TASK PROMPT >> Using the records below, report how many lines include "CROSS", and give no more than the number.

[Stored data]
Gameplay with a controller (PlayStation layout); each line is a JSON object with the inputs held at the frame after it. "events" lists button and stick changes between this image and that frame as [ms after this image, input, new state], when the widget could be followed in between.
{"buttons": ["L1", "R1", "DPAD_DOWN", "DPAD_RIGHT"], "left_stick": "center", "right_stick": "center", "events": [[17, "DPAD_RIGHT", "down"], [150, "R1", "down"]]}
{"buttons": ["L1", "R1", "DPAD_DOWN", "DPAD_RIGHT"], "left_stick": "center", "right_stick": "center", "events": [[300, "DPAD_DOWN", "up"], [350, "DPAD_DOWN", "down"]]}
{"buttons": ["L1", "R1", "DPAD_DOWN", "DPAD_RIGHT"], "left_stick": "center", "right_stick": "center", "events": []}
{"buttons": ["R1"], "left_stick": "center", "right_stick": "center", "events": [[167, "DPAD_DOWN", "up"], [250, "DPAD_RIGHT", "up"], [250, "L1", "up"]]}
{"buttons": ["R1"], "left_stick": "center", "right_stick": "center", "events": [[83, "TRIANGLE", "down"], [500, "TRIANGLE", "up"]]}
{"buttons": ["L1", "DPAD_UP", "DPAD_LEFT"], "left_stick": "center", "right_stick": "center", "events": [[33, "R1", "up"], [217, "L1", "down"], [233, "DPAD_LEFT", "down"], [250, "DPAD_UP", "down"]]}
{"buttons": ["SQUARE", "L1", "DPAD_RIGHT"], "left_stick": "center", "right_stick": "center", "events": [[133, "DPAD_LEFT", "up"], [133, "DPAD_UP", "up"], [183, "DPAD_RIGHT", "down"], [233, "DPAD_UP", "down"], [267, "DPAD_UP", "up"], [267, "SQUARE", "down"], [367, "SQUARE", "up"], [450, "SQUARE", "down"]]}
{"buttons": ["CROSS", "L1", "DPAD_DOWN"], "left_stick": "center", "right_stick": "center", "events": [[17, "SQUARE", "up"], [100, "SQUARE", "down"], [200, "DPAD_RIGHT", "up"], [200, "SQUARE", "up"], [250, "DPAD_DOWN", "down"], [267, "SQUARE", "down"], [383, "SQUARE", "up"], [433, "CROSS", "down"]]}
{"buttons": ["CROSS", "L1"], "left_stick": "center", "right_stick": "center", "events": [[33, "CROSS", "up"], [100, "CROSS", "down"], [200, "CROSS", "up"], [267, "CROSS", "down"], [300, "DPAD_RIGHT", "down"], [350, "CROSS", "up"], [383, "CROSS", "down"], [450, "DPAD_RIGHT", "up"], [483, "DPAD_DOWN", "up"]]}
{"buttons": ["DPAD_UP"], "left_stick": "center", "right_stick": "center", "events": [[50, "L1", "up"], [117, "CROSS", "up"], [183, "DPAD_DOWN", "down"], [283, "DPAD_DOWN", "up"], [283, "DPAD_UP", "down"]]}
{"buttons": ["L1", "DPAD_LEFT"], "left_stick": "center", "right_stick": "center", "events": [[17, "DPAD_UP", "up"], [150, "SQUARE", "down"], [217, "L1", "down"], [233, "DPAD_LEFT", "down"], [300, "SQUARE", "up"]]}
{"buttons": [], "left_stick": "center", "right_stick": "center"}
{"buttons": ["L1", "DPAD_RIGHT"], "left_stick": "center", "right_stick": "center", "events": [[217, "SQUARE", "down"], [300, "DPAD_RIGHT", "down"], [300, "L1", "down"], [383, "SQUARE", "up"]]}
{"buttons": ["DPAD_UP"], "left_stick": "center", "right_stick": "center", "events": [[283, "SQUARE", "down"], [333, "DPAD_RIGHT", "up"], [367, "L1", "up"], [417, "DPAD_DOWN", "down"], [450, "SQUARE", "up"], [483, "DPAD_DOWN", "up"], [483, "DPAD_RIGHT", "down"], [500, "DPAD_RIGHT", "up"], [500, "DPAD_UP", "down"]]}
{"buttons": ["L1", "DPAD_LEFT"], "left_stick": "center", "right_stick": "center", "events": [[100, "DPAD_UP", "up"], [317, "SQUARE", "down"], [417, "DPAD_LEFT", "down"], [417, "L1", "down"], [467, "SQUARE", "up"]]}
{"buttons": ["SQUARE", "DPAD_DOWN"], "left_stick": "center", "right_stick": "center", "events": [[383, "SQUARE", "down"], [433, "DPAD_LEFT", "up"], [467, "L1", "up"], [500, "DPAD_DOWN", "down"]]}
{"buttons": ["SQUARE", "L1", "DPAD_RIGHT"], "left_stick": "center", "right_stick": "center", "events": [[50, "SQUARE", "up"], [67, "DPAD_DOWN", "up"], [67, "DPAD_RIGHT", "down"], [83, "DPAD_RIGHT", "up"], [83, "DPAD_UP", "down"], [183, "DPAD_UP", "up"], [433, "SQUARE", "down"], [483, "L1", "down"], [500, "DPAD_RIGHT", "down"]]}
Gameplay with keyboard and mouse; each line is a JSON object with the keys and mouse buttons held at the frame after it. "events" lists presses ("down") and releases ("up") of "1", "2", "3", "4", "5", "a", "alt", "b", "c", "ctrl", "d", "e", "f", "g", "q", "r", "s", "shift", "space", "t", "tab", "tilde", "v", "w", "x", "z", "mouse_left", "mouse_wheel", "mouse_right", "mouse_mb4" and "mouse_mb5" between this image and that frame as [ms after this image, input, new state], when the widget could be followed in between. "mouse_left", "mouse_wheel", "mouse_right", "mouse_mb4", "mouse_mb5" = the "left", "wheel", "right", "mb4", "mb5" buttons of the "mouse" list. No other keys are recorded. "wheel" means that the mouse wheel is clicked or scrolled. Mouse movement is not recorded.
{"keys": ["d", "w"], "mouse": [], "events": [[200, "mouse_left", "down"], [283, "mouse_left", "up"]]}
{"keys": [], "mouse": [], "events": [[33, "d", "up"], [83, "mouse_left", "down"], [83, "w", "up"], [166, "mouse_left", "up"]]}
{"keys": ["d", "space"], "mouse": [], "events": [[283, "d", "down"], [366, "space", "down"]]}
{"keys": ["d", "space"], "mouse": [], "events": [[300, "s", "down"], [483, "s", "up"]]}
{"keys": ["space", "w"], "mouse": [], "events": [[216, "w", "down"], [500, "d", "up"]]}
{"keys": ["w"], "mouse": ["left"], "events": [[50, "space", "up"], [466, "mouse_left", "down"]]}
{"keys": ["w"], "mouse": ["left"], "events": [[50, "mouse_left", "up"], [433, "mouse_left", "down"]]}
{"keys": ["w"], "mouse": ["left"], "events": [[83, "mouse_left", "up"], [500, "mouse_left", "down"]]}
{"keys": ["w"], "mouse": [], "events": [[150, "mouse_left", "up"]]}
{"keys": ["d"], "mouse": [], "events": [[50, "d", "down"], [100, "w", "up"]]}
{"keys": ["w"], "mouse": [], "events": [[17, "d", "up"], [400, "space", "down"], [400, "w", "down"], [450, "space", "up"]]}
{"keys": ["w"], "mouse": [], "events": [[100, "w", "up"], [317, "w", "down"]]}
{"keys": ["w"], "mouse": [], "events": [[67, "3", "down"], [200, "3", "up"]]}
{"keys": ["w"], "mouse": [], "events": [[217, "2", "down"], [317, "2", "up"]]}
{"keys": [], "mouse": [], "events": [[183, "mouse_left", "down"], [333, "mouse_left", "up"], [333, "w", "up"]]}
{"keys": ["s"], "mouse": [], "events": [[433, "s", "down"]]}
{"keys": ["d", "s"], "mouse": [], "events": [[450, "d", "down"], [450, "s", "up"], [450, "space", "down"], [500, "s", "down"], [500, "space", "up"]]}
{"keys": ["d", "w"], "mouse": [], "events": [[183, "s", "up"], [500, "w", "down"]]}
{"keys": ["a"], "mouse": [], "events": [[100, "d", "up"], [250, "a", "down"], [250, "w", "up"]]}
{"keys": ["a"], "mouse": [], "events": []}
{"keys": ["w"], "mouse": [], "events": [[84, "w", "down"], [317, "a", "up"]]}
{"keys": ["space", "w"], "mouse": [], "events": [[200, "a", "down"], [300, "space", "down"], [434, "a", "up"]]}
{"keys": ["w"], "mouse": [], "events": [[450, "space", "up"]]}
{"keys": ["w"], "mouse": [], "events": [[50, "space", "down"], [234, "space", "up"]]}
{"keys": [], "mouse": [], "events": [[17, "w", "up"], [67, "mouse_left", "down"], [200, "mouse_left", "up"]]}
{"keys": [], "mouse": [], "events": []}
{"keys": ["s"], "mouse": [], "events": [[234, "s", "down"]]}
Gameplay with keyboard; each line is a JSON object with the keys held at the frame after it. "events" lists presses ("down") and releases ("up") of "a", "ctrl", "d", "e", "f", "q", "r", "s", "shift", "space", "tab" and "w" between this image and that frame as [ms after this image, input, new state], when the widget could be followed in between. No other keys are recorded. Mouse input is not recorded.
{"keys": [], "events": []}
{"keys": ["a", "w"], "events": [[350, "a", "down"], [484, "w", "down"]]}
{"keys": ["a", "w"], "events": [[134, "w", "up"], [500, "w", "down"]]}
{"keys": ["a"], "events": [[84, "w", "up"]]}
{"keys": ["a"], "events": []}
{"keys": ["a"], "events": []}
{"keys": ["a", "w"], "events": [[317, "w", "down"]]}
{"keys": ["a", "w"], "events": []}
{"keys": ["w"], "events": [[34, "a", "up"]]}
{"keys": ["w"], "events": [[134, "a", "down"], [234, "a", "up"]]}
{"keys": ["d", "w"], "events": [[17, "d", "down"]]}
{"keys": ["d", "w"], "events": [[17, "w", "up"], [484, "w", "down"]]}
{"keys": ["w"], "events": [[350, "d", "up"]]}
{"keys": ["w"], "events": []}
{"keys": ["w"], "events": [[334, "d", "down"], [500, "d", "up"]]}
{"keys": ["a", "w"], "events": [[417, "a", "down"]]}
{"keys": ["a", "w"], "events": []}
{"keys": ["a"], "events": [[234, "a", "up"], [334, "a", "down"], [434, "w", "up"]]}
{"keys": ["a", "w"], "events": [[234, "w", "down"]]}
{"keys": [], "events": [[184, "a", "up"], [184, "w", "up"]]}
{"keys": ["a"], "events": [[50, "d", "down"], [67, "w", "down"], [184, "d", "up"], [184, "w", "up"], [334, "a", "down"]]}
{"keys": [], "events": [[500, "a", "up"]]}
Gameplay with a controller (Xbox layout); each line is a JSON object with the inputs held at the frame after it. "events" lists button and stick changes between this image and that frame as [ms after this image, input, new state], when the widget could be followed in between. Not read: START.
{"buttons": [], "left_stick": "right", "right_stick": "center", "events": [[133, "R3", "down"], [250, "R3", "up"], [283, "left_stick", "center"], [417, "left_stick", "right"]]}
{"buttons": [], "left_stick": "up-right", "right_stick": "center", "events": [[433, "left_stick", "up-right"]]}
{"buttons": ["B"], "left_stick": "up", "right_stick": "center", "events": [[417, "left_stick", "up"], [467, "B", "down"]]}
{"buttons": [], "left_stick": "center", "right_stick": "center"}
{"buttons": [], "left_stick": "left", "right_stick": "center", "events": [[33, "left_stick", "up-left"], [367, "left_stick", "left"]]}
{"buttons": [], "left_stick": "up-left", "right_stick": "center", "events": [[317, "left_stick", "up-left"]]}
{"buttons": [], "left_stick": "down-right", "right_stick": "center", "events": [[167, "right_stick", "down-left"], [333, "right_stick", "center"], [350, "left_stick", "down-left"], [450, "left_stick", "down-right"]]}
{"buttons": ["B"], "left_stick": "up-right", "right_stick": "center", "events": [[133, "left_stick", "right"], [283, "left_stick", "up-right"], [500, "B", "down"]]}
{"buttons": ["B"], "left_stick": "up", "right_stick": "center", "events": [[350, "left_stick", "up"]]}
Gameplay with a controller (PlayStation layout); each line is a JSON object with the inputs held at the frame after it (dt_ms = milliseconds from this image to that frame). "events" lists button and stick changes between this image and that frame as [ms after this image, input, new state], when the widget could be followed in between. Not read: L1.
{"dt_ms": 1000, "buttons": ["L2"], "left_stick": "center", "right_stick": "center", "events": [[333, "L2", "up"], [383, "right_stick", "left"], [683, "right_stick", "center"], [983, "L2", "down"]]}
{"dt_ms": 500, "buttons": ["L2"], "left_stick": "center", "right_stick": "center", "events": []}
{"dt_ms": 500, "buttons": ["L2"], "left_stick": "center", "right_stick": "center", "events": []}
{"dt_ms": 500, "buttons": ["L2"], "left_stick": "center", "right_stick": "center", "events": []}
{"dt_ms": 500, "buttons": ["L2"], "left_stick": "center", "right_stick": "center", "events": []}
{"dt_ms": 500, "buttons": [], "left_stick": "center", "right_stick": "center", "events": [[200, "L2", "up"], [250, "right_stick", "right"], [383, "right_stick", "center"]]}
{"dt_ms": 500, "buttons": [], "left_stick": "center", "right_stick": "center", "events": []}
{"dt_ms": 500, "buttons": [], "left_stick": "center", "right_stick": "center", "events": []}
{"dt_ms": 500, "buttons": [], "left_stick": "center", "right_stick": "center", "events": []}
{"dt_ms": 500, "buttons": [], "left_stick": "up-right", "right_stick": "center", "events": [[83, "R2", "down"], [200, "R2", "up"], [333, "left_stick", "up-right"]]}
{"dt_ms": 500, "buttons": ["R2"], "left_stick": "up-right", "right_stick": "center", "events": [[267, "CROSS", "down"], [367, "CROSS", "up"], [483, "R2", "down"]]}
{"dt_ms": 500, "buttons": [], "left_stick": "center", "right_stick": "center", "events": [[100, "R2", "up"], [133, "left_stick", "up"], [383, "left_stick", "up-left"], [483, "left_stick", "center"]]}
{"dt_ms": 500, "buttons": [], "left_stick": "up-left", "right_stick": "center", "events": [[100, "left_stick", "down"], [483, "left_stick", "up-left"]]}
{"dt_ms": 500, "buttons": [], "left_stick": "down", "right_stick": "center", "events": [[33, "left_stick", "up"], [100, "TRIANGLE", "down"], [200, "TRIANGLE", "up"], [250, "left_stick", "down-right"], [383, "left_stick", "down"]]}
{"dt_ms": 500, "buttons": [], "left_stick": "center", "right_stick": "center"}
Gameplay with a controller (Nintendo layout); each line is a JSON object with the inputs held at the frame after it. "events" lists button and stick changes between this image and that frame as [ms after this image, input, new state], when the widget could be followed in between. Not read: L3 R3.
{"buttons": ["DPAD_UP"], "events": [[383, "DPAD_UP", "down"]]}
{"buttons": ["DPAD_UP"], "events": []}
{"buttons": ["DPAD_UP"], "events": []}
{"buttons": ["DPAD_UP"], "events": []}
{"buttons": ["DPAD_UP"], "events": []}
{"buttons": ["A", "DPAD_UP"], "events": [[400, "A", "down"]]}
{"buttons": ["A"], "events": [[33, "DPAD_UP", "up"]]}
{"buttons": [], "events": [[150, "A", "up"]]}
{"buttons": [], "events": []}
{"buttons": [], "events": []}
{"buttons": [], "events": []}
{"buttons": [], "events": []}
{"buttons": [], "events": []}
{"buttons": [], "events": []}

RESULT BELOW >> 4